* [Выбранный фрагмент]:
Дневники, стр. 32

21. VIII. (3.IХ.) 21

Висбаден.

Прогулка в лес. Мережковский читал свою статью по поводу письма 44 матерей. Сквозь лес воздушно-сизая гора на легком золоте заката.

26.VIII. (8.IX.)

Вчера был особенно чудесный день. Спал накануне мало, а бодрость, бойкость и уверенность ума. Прошли утром с Верой в город полем за санаторий. Город в долине грифельный, местами розоватый блеск крыш – и все в изумит, синеве, тонкой, блестящей, эфирной.

Вечером в лесу. Готические просеки. Вдали поют дети – растут в почтении к красоте и законам мира. Листва в лесу цвета гречневой шелухи.

В России едят грязь, нечистоты, топят голодных детей в речках. И опять литераторы в роли кормителей! Эти прокормят! "Горький при смерти" – как всегда, конечно. «…»

15 сент. н. с. 21 г.

Нынче в 3 уезжаем из Висбадена. А какая погода! Дрозды в лесу, в тишине – как в России.

Быстрая начальственная походка начальников станций.

27 Окт. – 9 Ноября 1921 г.

* [Представленные записи]:
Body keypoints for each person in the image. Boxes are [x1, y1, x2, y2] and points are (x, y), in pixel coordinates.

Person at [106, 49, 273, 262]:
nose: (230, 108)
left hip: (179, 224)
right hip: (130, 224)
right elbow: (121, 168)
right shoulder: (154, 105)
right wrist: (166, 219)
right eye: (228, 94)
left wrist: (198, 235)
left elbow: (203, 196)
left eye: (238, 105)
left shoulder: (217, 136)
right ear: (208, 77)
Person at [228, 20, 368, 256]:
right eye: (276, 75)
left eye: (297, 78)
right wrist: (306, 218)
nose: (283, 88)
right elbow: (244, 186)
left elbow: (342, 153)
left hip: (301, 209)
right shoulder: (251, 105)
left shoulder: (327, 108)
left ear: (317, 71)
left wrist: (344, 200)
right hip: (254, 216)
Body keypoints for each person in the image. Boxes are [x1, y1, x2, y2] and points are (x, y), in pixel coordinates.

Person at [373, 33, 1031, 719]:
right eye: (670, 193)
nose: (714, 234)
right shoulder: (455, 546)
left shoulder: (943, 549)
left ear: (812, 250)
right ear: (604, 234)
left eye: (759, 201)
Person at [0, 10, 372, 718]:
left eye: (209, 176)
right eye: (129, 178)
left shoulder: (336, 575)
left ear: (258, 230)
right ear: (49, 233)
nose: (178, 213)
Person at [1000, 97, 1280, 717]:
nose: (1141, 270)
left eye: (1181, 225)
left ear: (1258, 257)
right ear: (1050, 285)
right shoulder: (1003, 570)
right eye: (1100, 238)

==

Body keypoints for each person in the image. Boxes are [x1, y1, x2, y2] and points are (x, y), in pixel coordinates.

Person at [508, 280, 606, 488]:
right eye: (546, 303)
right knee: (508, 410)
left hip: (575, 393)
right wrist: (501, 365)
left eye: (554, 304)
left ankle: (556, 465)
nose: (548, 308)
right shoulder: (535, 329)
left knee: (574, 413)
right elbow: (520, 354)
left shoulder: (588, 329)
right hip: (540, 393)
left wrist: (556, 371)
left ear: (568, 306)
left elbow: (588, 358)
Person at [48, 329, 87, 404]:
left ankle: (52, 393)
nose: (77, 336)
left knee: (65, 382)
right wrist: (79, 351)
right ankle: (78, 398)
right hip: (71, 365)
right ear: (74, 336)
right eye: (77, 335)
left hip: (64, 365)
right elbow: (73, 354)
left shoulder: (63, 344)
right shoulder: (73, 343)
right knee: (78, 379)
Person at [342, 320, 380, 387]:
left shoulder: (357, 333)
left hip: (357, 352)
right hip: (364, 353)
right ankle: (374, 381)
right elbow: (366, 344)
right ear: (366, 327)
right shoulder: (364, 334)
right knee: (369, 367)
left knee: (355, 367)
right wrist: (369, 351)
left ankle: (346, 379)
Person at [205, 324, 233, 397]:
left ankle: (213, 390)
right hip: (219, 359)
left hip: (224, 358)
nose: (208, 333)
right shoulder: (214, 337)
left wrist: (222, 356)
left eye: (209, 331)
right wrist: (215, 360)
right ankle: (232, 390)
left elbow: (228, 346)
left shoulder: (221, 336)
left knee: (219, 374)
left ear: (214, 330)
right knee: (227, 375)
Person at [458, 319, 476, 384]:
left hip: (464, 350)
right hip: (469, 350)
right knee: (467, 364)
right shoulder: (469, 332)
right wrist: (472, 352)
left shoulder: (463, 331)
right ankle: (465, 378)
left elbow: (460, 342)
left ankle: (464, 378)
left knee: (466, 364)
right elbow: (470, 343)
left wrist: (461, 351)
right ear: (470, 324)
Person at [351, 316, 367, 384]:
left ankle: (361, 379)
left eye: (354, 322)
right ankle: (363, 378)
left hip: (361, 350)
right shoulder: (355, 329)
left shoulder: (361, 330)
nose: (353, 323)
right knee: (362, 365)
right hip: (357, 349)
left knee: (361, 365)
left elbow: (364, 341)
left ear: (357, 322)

* [Задание]:
Продолжите дневниковый фрагмент после его последней строки. Записи взяты из другого источника.

* [Ответ]:
Все дни, как и раньше часто и особенно эти последи. проклятые годы, м.б., уже погубившие меня, – мучения, порою отчаяние – бесплодные поиски в воображении, попытки выдумать рассказ, – хотя зачем это? – и попытки пренебречь этим, а сделать что-то новое, давным-давно желанное, и ни на что не хватает смелости, что ли, умения, силы (а м.б., и законных художеств, оснований?) – начать книгу, о которой мечтал Флобер, "Книгу ни о чем", без всякой внешней связи где бы излить свою душу, рассказать свою жизнь, то, что довелось видеть в этом мире, чувствовать, думать, любить, ненавидеть. Дни все чудесные, солнечные, хотя уже оч. холодные, куда-то зовущие, а все сижу безвыходно дома. 17-го ноября (н.ст.) – мой вечер (с целью заработка) у Цетлиных, необходимо читать что-нибудь новое, а что? Решаюсь в крайности "Емелю" и "Безумн. художника". Нынче неожиданно начал "Косцов", хотя, пописав, после обеда, вдруг опять потух, опять показалось, что и это ничтожно, слабо, что не скажешь того, что чувствуешь, и выйдет патока, да еще не в меру интимная, что уже спета моя песенка. Утешаю себя только тем, что и прежде это бывало, особенно перед "Госп«одином» из С. Фр«анциско» ", хотя можно ли сравнить мои теперешн. силы, и душевн. и физич. с силами того времени? Разве та теперь свежесть чувств, волнений! Как я страшно притупился, постарел даже с Одессы, с первой нашей осени у Буковецкого! Сколько я мог пить почти безнаказанно по вечерам (с ним и с Петром «П. А. Нилус – М.Г.»), как вино переполняло, раскрывало душу, как говорилось, как все восхищало – и дружба, и осень, и обстановка чудесного дома!

«…» Вышел пройтись, внезапно зашел в кинематограф. Опять бандиты, похищение ребенка, погоня, бешенство автомобиля, несущийся и нарастающий поезд. Потом "Три мушк«етера»", король, королева… Публика задыхается от восторга, глядя на все это (королевское, знатное) – нет, никакие революции никогда не истребят этого! Возвращался почти бегом от холода – на синем небе луна точно 3/4 маски с мертвого, белая, светящаяся, совсем почти лежащая на левое плечо.

28 ноября.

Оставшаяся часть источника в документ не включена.